It is remarkable — and perhaps praiseworthy — that Donald Trump gave a long and detailed interview on the subject of his being a pathological liar. The interview, with Time’s Michael Scherer, covers a wide range of Trump’s lies, and features many of his own justifications for them. The truly revealing moment of the interview comes at the end, when Trump gives up the game. “But isn’t there, it strikes me there is still an issue of credibility,” asks Scherer, referencing Trump’s hallucinatory claims to have been surveilled by his predecessor, which his own intelligence officials have refuted. Trump rambles through various talking points, and lands on this conclusion: “I guess, I can’t be doing so badly, because I’m president, and you’re not.”

This small line is an important historical marker of the bizarre and disconcerting reality into which American politics has plunged. Trump is not merely making an attack on truth here. He is attacking the idea of truth. His statement is a frontal challenge to the notion that objective reality can be separated from power.

-*-*-

**DIRECTIONS**.
**1)** Update the piece on Trump's Time interview from "This small line" to "separated from power.", putting "facts" wherever "truth" appears.
**2)** Do these statements agree with the piece on Trump's Time interview? Answer yes or no for each, and quote the deciding words.
(a) Time's Michael Scherer conducted the interview.
(b) Trump's intelligence officials confirmed his claim that his predecessor surveilled him.
(c) The piece says Trump is merely making an attack on truth.
**3)** How would you put this sentence from the piece on Trump's Time interview into Spanish: "He is attacking the idea of truth."?
The listing is separate material and has nothing to do with the piece on Trump's Time interview.

**MATERIAL PROVIDED**.

-*-*-

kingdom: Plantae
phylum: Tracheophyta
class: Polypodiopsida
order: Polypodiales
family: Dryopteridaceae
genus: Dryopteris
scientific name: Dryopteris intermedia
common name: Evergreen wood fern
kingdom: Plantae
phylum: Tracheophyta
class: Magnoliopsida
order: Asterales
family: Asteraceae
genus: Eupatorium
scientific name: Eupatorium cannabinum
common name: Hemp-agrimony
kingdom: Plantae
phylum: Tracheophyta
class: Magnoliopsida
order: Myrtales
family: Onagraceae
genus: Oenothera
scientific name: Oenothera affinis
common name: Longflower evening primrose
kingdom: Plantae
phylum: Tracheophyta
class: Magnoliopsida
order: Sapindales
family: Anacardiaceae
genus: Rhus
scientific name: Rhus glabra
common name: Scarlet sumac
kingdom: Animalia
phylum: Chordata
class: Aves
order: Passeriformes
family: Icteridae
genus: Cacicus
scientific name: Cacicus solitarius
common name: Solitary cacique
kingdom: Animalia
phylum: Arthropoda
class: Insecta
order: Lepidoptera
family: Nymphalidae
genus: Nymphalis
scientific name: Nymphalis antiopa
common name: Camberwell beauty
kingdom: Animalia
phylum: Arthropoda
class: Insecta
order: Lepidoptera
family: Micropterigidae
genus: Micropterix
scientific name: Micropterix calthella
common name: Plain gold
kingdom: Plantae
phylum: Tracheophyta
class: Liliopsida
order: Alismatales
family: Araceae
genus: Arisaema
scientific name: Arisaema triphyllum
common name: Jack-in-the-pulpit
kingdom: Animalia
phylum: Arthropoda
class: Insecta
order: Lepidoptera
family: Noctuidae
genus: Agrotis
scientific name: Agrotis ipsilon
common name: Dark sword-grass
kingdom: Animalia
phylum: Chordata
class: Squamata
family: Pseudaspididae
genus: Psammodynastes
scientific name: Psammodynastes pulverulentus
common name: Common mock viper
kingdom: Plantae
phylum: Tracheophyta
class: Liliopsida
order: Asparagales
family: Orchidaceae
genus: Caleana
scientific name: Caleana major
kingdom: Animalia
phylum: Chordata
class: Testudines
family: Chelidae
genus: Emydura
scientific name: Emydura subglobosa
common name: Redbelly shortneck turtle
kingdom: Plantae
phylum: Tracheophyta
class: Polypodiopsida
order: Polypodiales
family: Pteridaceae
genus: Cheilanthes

-*-*-

**ANSWERS TO THE TASKS**.
**1)**
This small line is an important historical marker of the bizarre and disconcerting reality into which American politics has plunged. Trump is not merely making an attack on facts here. He is attacking the idea of facts. His statement is a frontal challenge to the notion that objective reality can be separated from power.

**2)**
(a) Yes: "The interview, with Time’s Michael Scherer"
(b) No: "which his own intelligence officials have refuted"
(c) No: "Trump is not merely making an attack on truth here."

**3)** Está atacando la idea de la verdad.